ジェントルマンドライバー。その活動には金銭的な負担、レースウィークの時間的な負担、そして日常的なワークアウトなど身体的な負担もある。しかしそれを目指すにはなにか理由があるはず。内田選手の場合はどのような理由だったのだろうか?

「理由は"夢"ですよね。バイクに乗っていた頃に一度は夢見たレースの世界。しかし大きな事故をしてバイクは卒業してそこからクルマ一辺倒でした。

より速く走りたいという思いはどこかにあって、家族ができても、仕事が変わっても、クルマがモチベーションだったのは間違いありません。クルマはリフレッシュできる空間、そして新たなビジネスを思いつく空間でもあります。

そんなクルマでサーキットを走ったら速かった。
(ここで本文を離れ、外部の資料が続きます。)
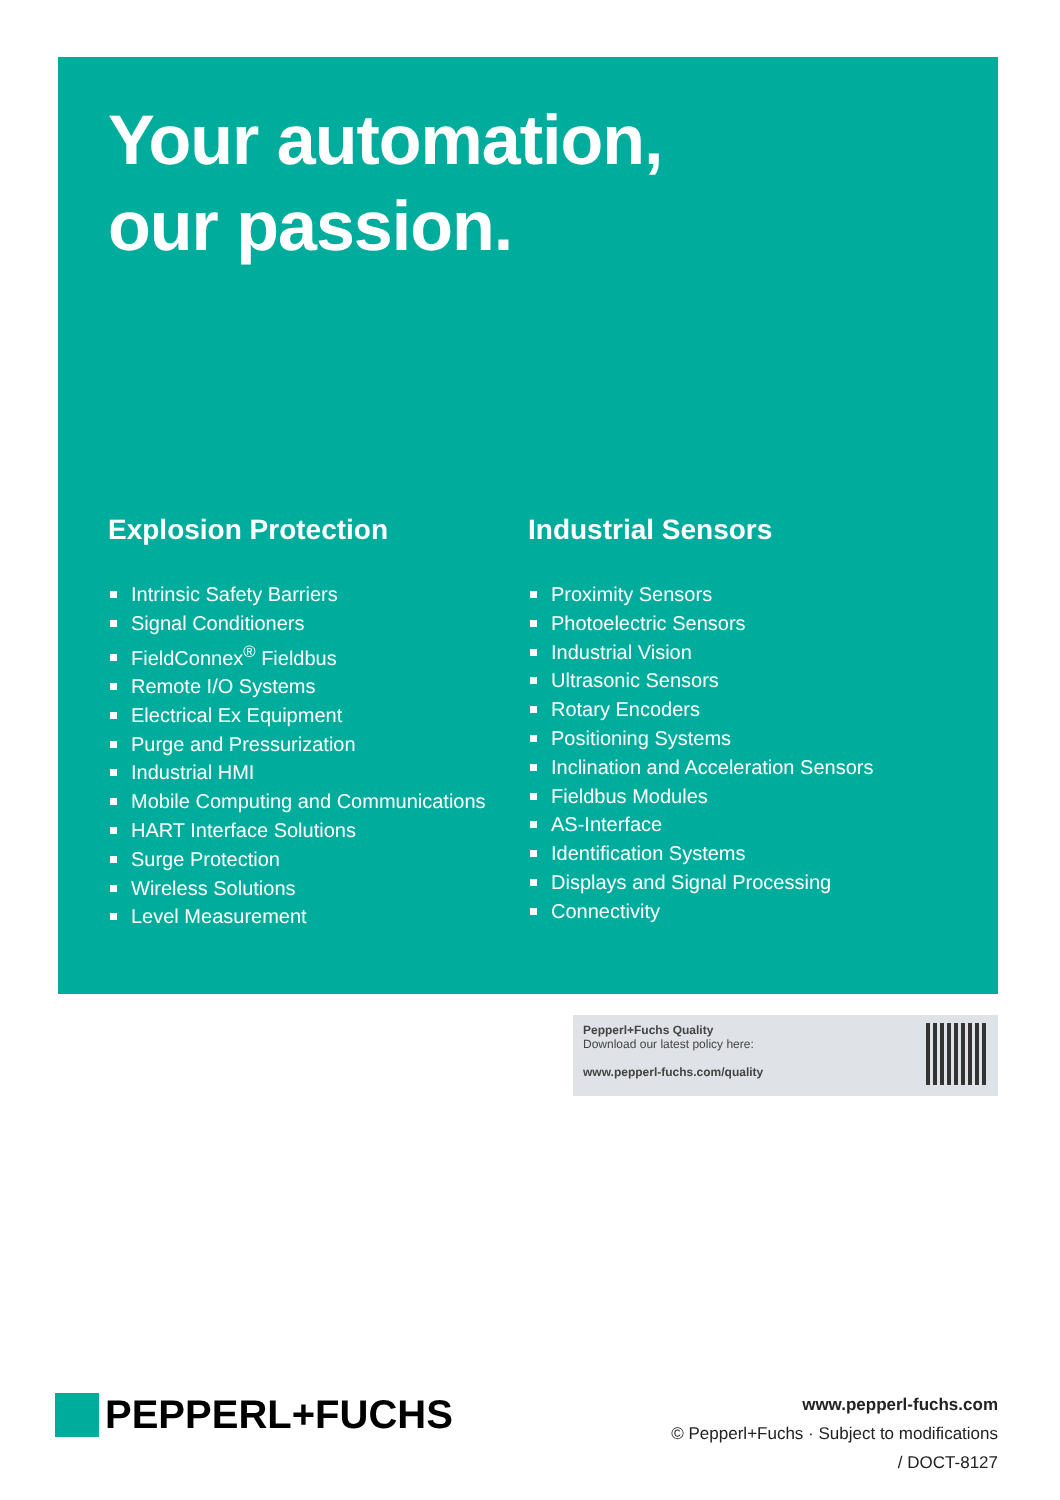Your automation,
our passion.
Explosion Protection
Intrinsic Safety Barriers
Signal Conditioners
FieldConnex<sup>®</sup> Fieldbus
Remote I/O Systems
Electrical Ex Equipment
Purge and Pressurization
Industrial HMI
Mobile Computing and Communications
HART Interface Solutions
Surge Protection
Wireless Solutions
Level Measurement
Industrial Sensors
Proximity Sensors
Photoelectric Sensors
Industrial Vision
Ultrasonic Sensors
Rotary Encoders
Positioning Systems
Inclination and Acceleration Sensors
Fieldbus Modules
AS-Interface
Identification Systems
Displays and Signal Processing
Connectivity
Pepperl+Fuchs Quality
Download our latest policy here:
www.pepperl-fuchs.com/quality
PEPPERL+FUCHS
www.pepperl-fuchs.com
© Pepperl+Fuchs · Subject to modifications
/ DOCT-8127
レースに出てS耐でチャンピオンなんてことは、2年前は想像もしていなかったことです。しかしとにかく速くなりたい、極めたいという思いが強かった。その夢を追いかけた結果だと思います」

内田選手は自社の社員にも「夢を諦めないでほしい」と常々伝えているそう。週末はしっかり休み、各々の趣味などに没頭してもらう方針。なかには趣味の絵画で念願の絵画の個展を開く社員もいたそうで、内田選手自身の夢を追いかける姿に共感してくれているそうだ。

2017シーズンもスーパー耐久日産自動車大学校スリーボンドGT-Rで、レースへの参戦が内定している内田選手。内田選手にとっては「連覇」という新たな夢もあるはずだ。今後の活躍にも期待したい。


自社製品を前にする内田選手。スマートフォンカバーが主力製品だ。日産、NISMOブランドはもとより、TRDや86などのクルマ好きが好むブランド展開を行っている。今後は新たな製品展開を計画中とのこと。